When I take down my defenses and get real with God, I discover great freedom.  I find Proverbs 28:13 to be so true, “He who conceals his sins does not prosper, but whoever confesses and renounces them finds mercy.”  When I confess my sin, bluntly tell God my frustrations,** let him take my burdens, trust him with my future, seek him alone, and listen to him, I find so much peace.  Another perk of confessing my sin, is that I recognize I’m no more worthy than anybody else of God’s favor and grace.  With this recognition comes humility, which I don’t always possess a lot of, but humility is essential to be an instrument of God who calls us to love, love, love everyone.  Having pride, or selfishness, does not allow me to love to the full extent of which I am called by God.  (I read this devotion today, which talks of pride and humility and it spoke to my heart so feel free to check it out!) 

Abba Father, I am sorry for when I do not come to you in my times of need, forgive me of my pride.  Help me to lay down my pride and selfishness daily and instead take up humility and love.  Give me the energy and compassion to love others as you do Father.  Help me to recognize myself for the unworthy sinner that I am so that I can recognize my need of you, and so that I am not proud or judgmental.  Thanks for listening to me and loving me always. I am in absolute awe that you count me as your friend.



*By the way, this type of thinking fuels the lie that God likes you when you’re good and when you’re not then he doesn’t.  Instead, God’s love is steadfast and unchanging, and he loves us always.  When we believe the lie it prevents us from having the pure, intimate relationship with God that we are called to have.

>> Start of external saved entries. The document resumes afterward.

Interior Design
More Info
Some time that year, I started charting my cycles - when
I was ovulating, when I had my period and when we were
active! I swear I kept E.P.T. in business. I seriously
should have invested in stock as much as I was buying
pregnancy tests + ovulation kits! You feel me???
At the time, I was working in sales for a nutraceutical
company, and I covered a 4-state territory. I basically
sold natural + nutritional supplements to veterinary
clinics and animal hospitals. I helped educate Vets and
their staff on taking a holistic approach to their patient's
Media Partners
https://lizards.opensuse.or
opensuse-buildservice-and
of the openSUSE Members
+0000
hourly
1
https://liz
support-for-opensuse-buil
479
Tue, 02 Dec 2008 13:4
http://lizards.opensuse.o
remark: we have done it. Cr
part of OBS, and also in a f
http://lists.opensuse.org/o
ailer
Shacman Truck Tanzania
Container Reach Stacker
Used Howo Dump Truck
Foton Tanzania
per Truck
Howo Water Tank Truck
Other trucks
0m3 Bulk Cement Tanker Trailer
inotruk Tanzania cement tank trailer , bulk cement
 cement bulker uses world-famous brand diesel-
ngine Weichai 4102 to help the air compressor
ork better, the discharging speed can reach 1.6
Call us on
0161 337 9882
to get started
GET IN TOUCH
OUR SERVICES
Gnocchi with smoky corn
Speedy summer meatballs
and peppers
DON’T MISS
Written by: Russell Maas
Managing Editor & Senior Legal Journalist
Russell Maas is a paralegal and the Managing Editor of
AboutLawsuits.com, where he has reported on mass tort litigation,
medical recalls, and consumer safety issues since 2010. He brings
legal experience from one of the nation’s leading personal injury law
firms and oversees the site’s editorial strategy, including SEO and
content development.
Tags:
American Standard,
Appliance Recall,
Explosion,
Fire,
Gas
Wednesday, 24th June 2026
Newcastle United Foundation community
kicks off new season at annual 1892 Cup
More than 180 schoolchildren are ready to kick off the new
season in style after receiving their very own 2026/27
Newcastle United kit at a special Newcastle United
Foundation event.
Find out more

**Yes, you can tell God when you’re ticked, either at him or others, and even use violent language if necessary.  Why? Because you’re being honest and real which is necessary for a healthy relationship with anyone. Once you let your frustration out you’re more ready to move on and more willing to take God’s hand to help you up. If you don’t you may become embittered toward God.  If you look you’ll find many Psalmists (loudly) voiced their frustrations as well!